5. Vorrichtung zur Durchführung des Verfahrens nach Anspruch 1, gekennzeichnet durch
- eine Unterlage (13; 18; 20) zur Aufnahme des Bindemittelstreifens (6, 6'),
- wenigstens ein über die Oberfläche der Unterlage (13; 18; 20) hervorstehendes und an die Unterlage angrenzendes Biegeelement (11,12; 21,22) und
- eine relativ zur Unterlage (13; 18; 20) und zum Biegeelement (11,12; 21,22) bewegbare Pressvorrichtung (14; 23).
6. Vorrichtung nach Anspruch 5, dadurch gekennzeichnet, dass an der dem erstgenannten Biegeelement (11; 21) gegenüberliegenden Seite der Unterlage (13; 18; 20) ein zweites Biegeelement (12; 22) angeordnet ist und beide Biegeelemente (11, 12; 21, 22) parallel zueinander ausgerichtet sind.
7. Vorrichtung nach Anspruch 5 oder 6, dadurch gekennzeichnet, dass die Pressvorrichtung (14; 23) ein Heizelement (16; 26) zum Erwärmen des Streifens (6, 6') während des Pressvorganges aufweist.
8. Vorrichtung nach einem der Ansprüche 5 bis 7, dadurch gekennzeichnet, dass die Unterlage (13; 18) gegen eine Unterlage anderer Breite austauschbar i§t.
9. Vorrichtung nach einem der Ansprüche 5 bis 8, dadurch gekennzeichnet, dass die Unterlage (18) relativ zur Pressvorrichtung (14) von einer Ausgangsstellung in eine erste Stellung zurückziehbar ist, um die Zuführung eines dem
Bindemittel-Streifen (6') entsprechenden Stückes einer von einer Vorratsrolle abgezogenen oder in Form eines Bogens (19) vorliegenden Bindemittel-Folie oberhalb der zurückgezogenen Unterlage (18) zu ermöglichen, dass die Unterlage (18) eine Schneidkante (18a) aufweist, um beim Passieren einer zweiten Stellung zwischen der Schneidkante (18a) und einer Gegenkante einen Bindemittel-Streifen (6') von der Bin-demittel-Folie abzuschneiden, und dass eine dritte Stellung der Unterlage (18) der Ausgangsstellung entspricht, um den Bindemittel-Streifen (6') mit seiner Oberfläche etwa in einer Ebene mit den oberen Kanten der Biegeelemente (11,12) oder geringfügig darunter zu halten.

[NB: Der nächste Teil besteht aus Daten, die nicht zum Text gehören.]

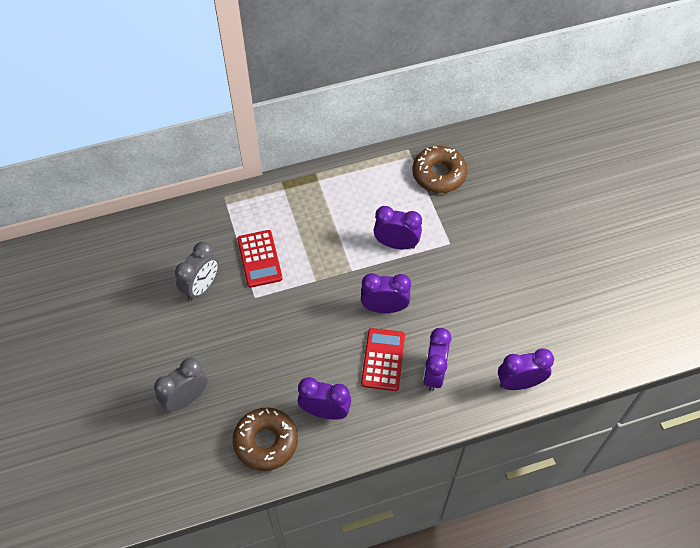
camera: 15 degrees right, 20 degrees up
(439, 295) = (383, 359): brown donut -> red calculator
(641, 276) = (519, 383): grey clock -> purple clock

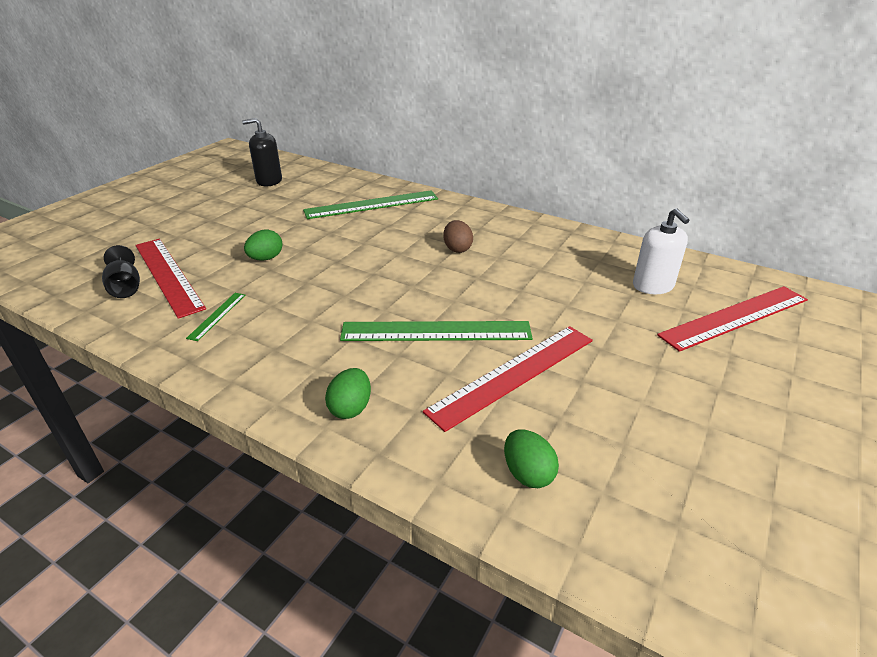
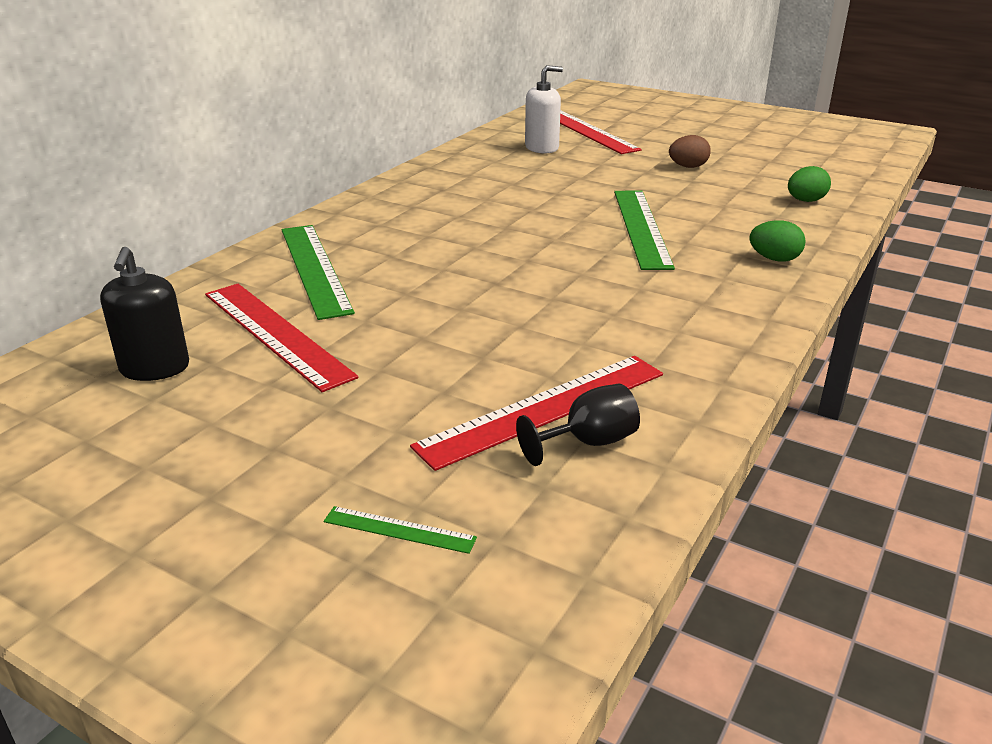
camera: 90 degrees left, 5 degrees down
(217, 316) = (647, 347): green ruler -> green ruler (399, 529)
(266, 258) = (488, 332): green egg -> none
(457, 249) = (465, 217): brown egg -> brown egg (688, 167)
(513, 374) = (694, 200): red ruler -> red ruler (275, 333)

10. Vorrichtung nach einem der Ansprüche 5 bis 9, dadurch gekennzeichnet, dass die Pressvorrichtung eine Pressplatte (14) aufweist, die auf der den Biegeelementen (11,12) zugekehrten Seite entweder mit einer Andruckplatte (15) aus einem gummielastischen Werkstoff oder mit den Biegeelementen (11,12) entsprechenden Vertiefungen versehen ist.
11. Vorrichtung nach einem der Ansprüche 5 bis 8, dadurch gekennzeichnet, dass die Unterlage die zwischen zwei zueinander parallelen und in einem Abstand voneinander angeordneten Biegeelementen (21,22) liegende Umfangsflä-che einer antreibbaren Falzrolle (20) ist und dass die Pressvorrichtung eine in entgegengesetzter Drehrichtung zur Falzrolle (20) antreibbare und mit der Falzrolle (20) zusammenwirkende Anpressrolle (23) ist, die entweder Ringnuten (24, 25) aufweist, in welche die Biegeelemente (21,22) wenigstens teilweise hineinragen oder eine Oberflächenschicht aus einem gummielastischen Werkstoff.